The depot of viral antigen in the lung transported by RDC is radio resistant. (A) Schematic depiction of irradiation and BM transplantation. Wild-type mice recovering from acute influenza virus infection (∼3 wk after infection) underwent total body irradiation with a lethal dose and then were reconstituted with BM cells prepared from naive (uninfected) CD11c-DTR Tg mice. Mice were analyzed >4 wk after BM transplantation. (B) Antigen presentation persists in the DLN of the irradiated and BM reconstituted mice. Irradiated/reconstituted and control unirradiated mice received either CFSE-labeled Cl-4 (CD8⁺) or TS1 (CD4⁺) T cells by i.v. at day 50 p.i. T cell proliferation (CFSE dilution) in the DLN was measured 4 d later. X31-infected mice were included as a control for antigen specificity of the T cell response. (C) Engraftment of CD11c-DTR–derived RDC in the previously infected non-Tg mice. Reconstituted mice were treated i.n. with DTx (or PBS) route at >4 wk after BM reconstitution. Depletion of two major RDC subsets (CD103⁺ and CD11b^hi) from the lungs was determined 24 h after DTx treatment.
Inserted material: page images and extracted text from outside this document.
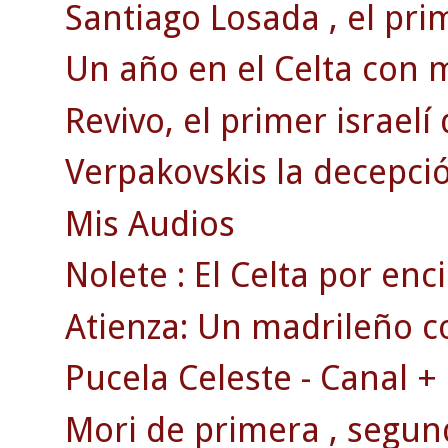
Santiago Losada , el pri
Un año en el Celta con 
Revivo, el primer israelí
Verpakovskis la decepció
Mis Audios
Nolete : El Celta por en
Atienza: Un madrileño c
Pucela Celeste - Canal +
Mori de primera , segun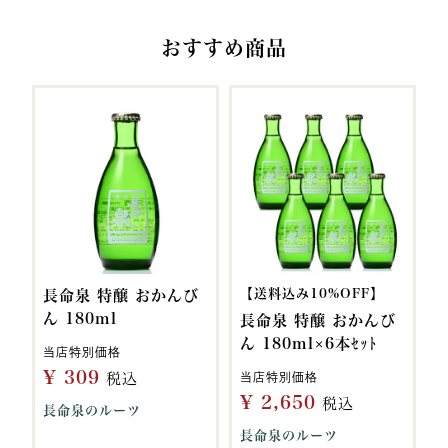
おすすめ商品
【送料込み10%OFF】
長命泉 特醸 おかんび
ん 180ml
長命泉 特醸 おかんび
ん 180ml×6本ｾｯﾄ
当店特別価格
¥
309
税込
当店特別価格
¥
2,650
税込
長命泉のルーツ
長命泉のルーツ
Percentages (mean ± SEM) of DC among CD11c⁺MHC II^hi cells were 13.2 ± 2.5 versus 0.6 ± 0.08 for CD103⁺ (P < 0.003) and 42 ± 5.5 versus 8.2 ± 1.1 for CD11b^hi RDC (P < 0.001) for PBS-treated versus DTx-treated mouse panels, respectively. Data in B and C is representative of two independent experiments using two mice per experiment. (D) BM donor RDC were required for the presentation of residual vial antigen in the DLN of the previously infected mice. RDC-depleted mice, as described in C, were infused i.v. with CFSE-labeled reporter CD8⁺ or CD4⁺ Tg T cells 3 d after DTx (right) or PBS (left) treatments, and T cell proliferation in vivo was examined 4 d after transfer. Percentages (mean ± SEM) of divided cells (CFSE^low) were 25.2 ± 4.2 versus 5.1 ± 0.9 for CD8 T cells (P < 0.004) and 65.1 ± 3.5 versus 15.3 ± 2.6 for CD4 T cells (P = 0.0001) for PBS-treated versus DTx-treated mice, respectively. (E) CD8⁺ T cells were capable of proliferating in the MLN when antigen was delivered via the i.v. route. Mice treated as in D received i.v. infectious A/PR/8 virus at the time of T cell transfer. Data in D and E are representative of three independent experiments using one to two mice per experiment.

Figure 6.

Enrichment of memory T cell numbers in the DLN requires the continuous recruitment of antigen-bearing migrant RDC. (A) Enrichment of antigen-specific memory T cells in the LN draining the initial site of virus replication. Single cell suspensions prepared from lung–draining (MLN) or axillary and inguinal LN (pLN) of mice previously infected with A/PR/8 at the indicated time points were co-cultured with A/PR/8-infected BMDC, as APC and IFN-γ-secreting T cells were detected by intracellular cytokine staining. Data for each day analyzed are representative of four independent experiments using one mouse per experiment. (B–D) Lung-resident CD11c^hi DCs are required for maintaining the elevated number of antigen-specific polyclonal T cells in the lung DLN. (B) Schematic depiction of the time course of ablation of RDC from previously infected DTx-treated CD11c-DTR mice and reconstitution of the RDC-depleted lungs with DC. CD11c-DTR mice (day 30 p.i.) were given DTx i.n. The DTx-treated DTR mice then received either DC or alveolar macrophages (AM) i.n. 6 h after DTx treatment. Antigen-specific memory T cells were enumerated 4 d later. (C and D) Absolute numbers of IFN-γ–secreting polyclonal CD8⁺ (C) or CD4⁺ (D) T cells in the DLN upon restimulation with infected BMDC in vitro for 5 h as described in A. Data in C and D represent mean ± SEM values from four to seven individual experiments each using one animal per experiment.